Task objective
Of the lines in the data below, count the ones holding the string "down", and answer with that number only.

[Opening Data to examine section]

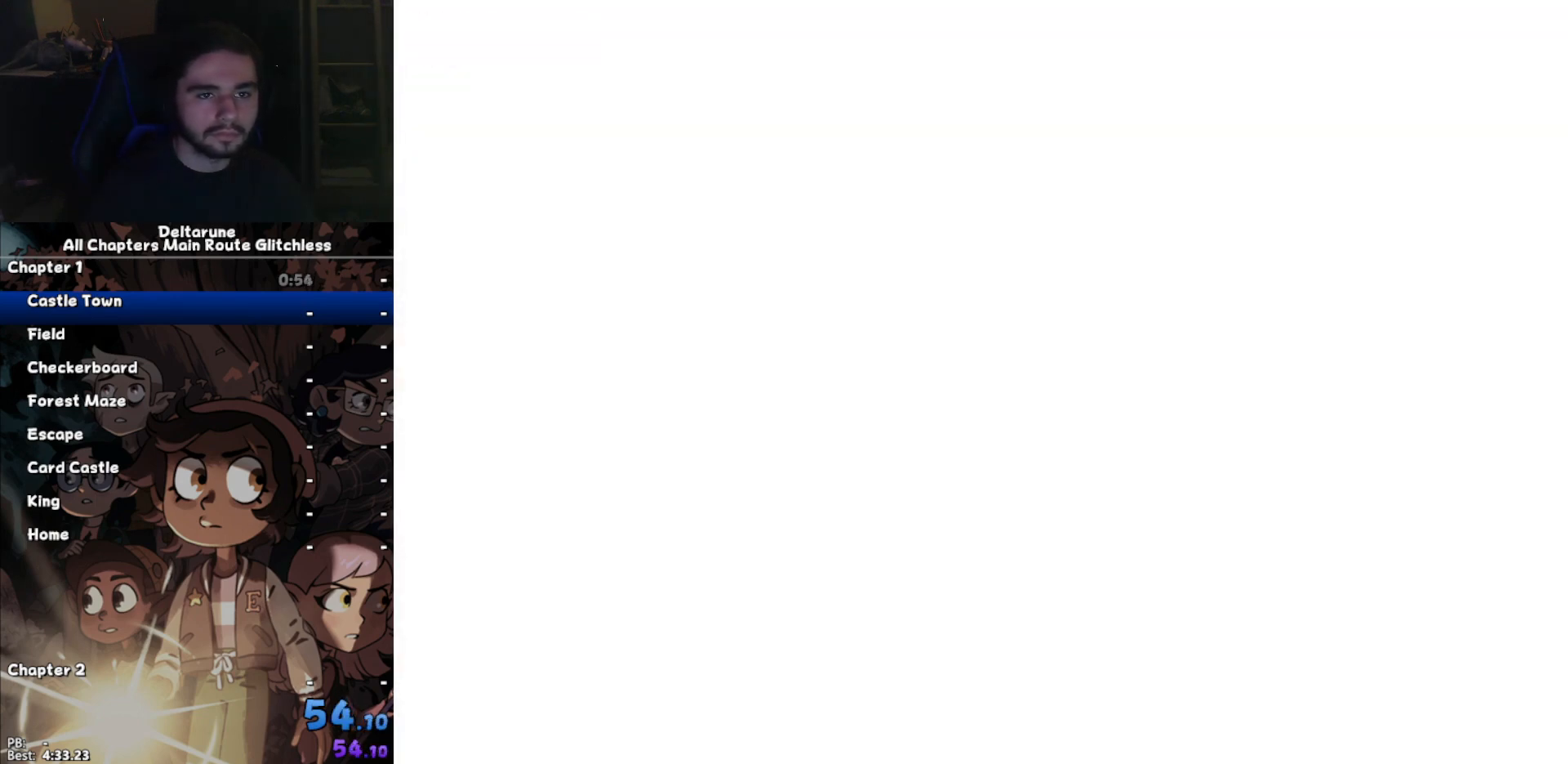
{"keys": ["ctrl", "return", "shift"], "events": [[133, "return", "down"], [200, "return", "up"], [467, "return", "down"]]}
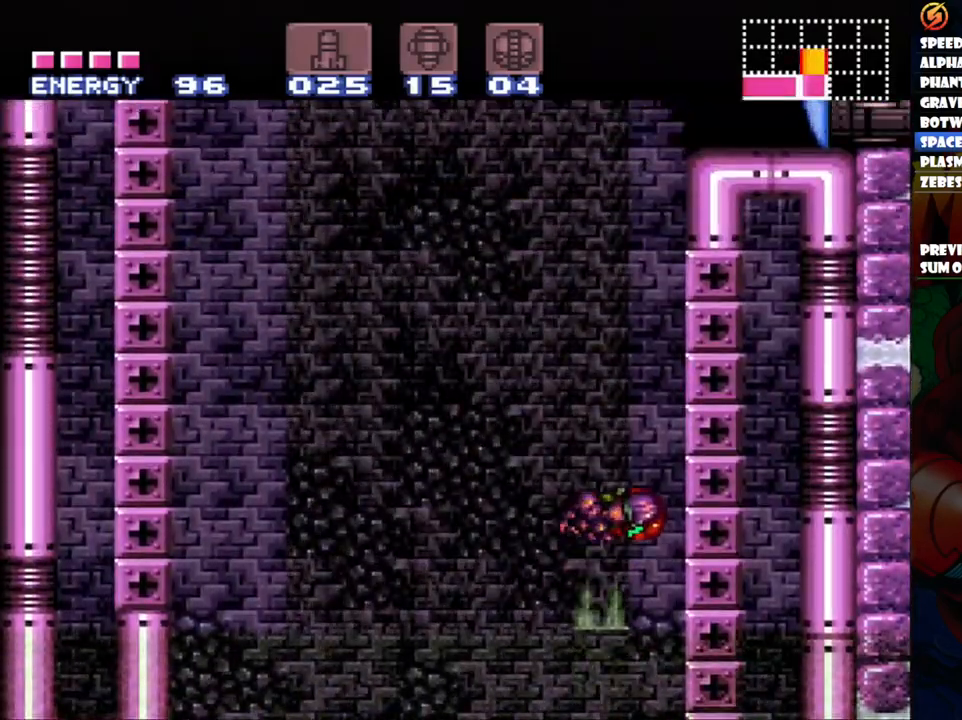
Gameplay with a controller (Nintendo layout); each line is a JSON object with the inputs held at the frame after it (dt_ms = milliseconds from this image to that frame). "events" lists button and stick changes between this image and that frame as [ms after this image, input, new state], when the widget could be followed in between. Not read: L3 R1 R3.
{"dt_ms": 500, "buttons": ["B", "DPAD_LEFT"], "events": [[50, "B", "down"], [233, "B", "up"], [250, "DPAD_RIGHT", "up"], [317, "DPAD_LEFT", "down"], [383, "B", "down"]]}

[Closing Data to examine section]
[Opening Data to examine section]

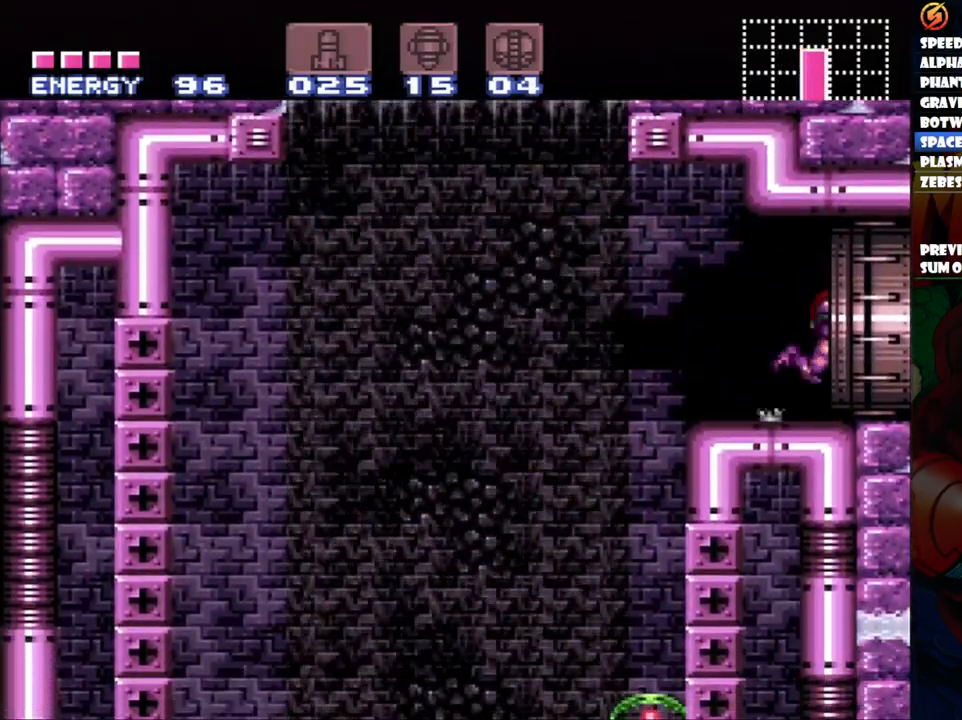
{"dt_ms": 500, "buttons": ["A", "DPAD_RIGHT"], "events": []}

[Closing Data to examine section]

Answer to this problem
2